Exaptation also allows for the evolution of traits that originally had
no "adaptive" function, but later get coopted for a function.
The Adaptationist Program as it has been called by Gould and Lewontin
(Section reading) seeks to find adaptive explanations for every characteristic
of the organism. Some things are not "for" the "purpose"
or "role" they seem to be filling (e.g. "Spandrels"
[you must understand the analogy of spandrels!]; read the paper!)
some things are just nonadaptive and can be distinguished from maladaptive
(former = neutral; latter = bad). Think of your chin; it's not "for"
something, it is there due to differential growth rates of two growth fields
(dentary and maxillary) of your skull. Its just there. The striking pattern
of white triangles on the Conus shell: looks like it is "for"
something but they live under the sand and mud and are not visible. Could
be due to chemistry of shell deposition or might have been "useful"
in the shell's ancestor.
Notion of optimality needs to be considered in a historical context:
again, consider current utility vs. historical origin (see figure 13.5,
Another important point contra the Adaptationist Program is that
some traits may not be capable of achieving "maximal adaptedness"
selection acts on the entire phenotype (debatable sensu units of
selection; later) and phenotypes are compromises. Orians' central
place foraging model: bird sits in middle of territory, may fly a certain
route depending on availability and size of food items. Could
design and optimal foraging strategy BUT, when the birds leaves
nest, young are available for predation. Foraging strategy may not be the
best foraging strategy, but the best compromise given predation
risk. Green sea turtle: excellent swimmer; terrible digger (not
designed for it) but must use flippers to dig hole for laying eggs. Flippers
are not "optimal" for digging, but they work.
Phenotypes as compromises underscores the importance of constraints.
Evolution of one trait can be constrained due to correlation
among traits: selection for body weight in broiler chickens: get more
fat with it; selection for increase milk yield in cows: more milk (with
higher water content); selection for yield in soybeans: get less protein
per bean; selection for nicotine content in tobacco: tar content increases.

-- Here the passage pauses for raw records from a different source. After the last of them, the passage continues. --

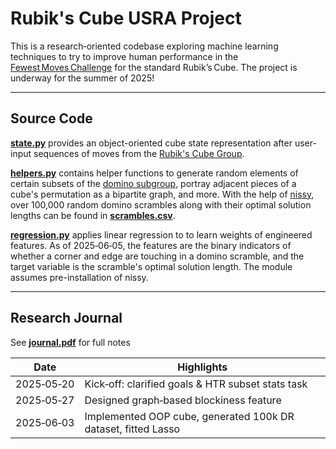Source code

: # Rubik's Cube USRA Project

This is a research‑oriented codebase exploring machine learning techniques to try to improve human performance in the [Fewest Moves Challenge](https://www.speedsolving.com/wiki/index.php?title=Fewest_Moves_Challenge) for the standard Rubik’s Cube. The project is underway for the summer of 2025!

---
## Source Code

**[state.py](https://github.com/cosmic-bkyle/usra-project/blob/main/state.py)** provides an object-oriented cube state representation after user-input sequences of moves from the [Rubik's Cube Group](https://en.wikipedia.org/wiki/Rubik%27s_Cube_group). 

**[helpers.py](https://github.com/cosmic-bkyle/usra-project/blob/main/helpers.py)** contains helper functions to generate random elements of certain subsets of the [domino subgroup](https://www.speedsolving.com/wiki/index.php/Domino_Reduction), portray adjacent pieces of a cube's permutation as a bipartite graph, and more. With the help of [nissy](https://nissy.tronto.net/), over 100,000 random domino scrambles along with their optimal solution lengths can be found in **[scrambles.csv](https://github.com/cosmic-bkyle/usra-project/blob/main/scrambles.csv)**.

**[regression.py](https://github.com/cosmic-bkyle/usra-project/blob/main/regression.py)** applies linear regression to to learn weights of engineered features. As of 2025‑06‑05, the features are the binary indicators of whether a corner and edge are touching in a domino scramble, and the target variable is the scramble's optimal solution length. The module assumes pre-installation of nissy.

---
## Research Journal
See **[journal.pdf](./journal.pdf)** for full notes

| Date           | Highlights                                                                     |
| -------------- | -------------------------------------------------------------------------------|
| 2025‑05‑20 | Kick‑off: clarified goals & HTR subset stats task                                  |
| 2025‑05‑27 | Designed graph‑based blockiness feature                                            |
| 2025‑06‑03 | Implemented OOP cube, generated 100k DR dataset, fitted Lasso                      |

These are artificial selection examples but can apply to natural selection
Constraints can be phylogenetic or developmental. (see figures
13.7, 13.8, pgs, 356-7; figure 13.11, pg. 361). It might be adaptive for
certain mammals to be able to breath under water, but their phylogenetic
history and developmental program constrains them from evolving gills.
They "solve" this "problem" by tolerating high levels
of lactic acid in their blood (and other physiological adaptations
of the diving response).
An informative means of analyzing adaptations is through the comparative
approach. Wise to put adaptations in a phylogenetic context
example: rhinoceros horns. Experiments need to be done to determine whether
each unique pattern is uniquely adaptive or simply neutral variations about
a general adaptive theme (difficult experiments! can you design some?)

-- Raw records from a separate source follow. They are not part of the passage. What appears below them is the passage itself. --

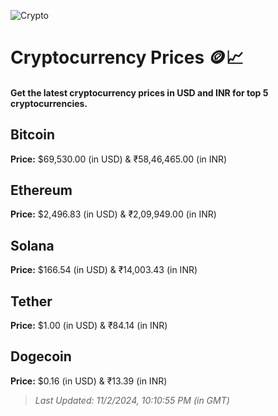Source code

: 
![Crypto](https://www.techguide.com.au/wp-content/uploads/2020/11/crypto3.jpeg)

# Cryptocurrency Prices 🪙📈

#### Get the latest cryptocurrency prices in USD and INR for top 5 cryptocurrencies.

## Bitcoin

**Price:** $69,530.00 (in USD) & ₹58,46,465.00 (in INR)

## Ethereum

**Price:** $2,496.83 (in USD) & ₹2,09,949.00 (in INR)

## Solana

**Price:** $166.54 (in USD) & ₹14,003.43 (in INR)

## Tether

**Price:** $1.00 (in USD) & ₹84.14 (in INR)

## Dogecoin

**Price:** $0.16 (in USD) & ₹13.39 (in INR)

> _Last Updated: 11/2/2024, 10:10:55 PM (in GMT)_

In seeking adaptive explanations for phenomena we should seek parsimonious adaptive explanations: Flying fish goes out of water; how does it get back down. Physics offers a parsimonious explanation; we could be adaptationist about it and say the fish evolved the means of returning to water. Problem is not how it comes down, but why it takes so long to do so. Gliding must be a result of natural selection. Point is: use the most efficient means to explain the existence of a trait. G. C. Williams: Parsimony demands that we recognize adaptation at the level necessitated by the facts and no higher.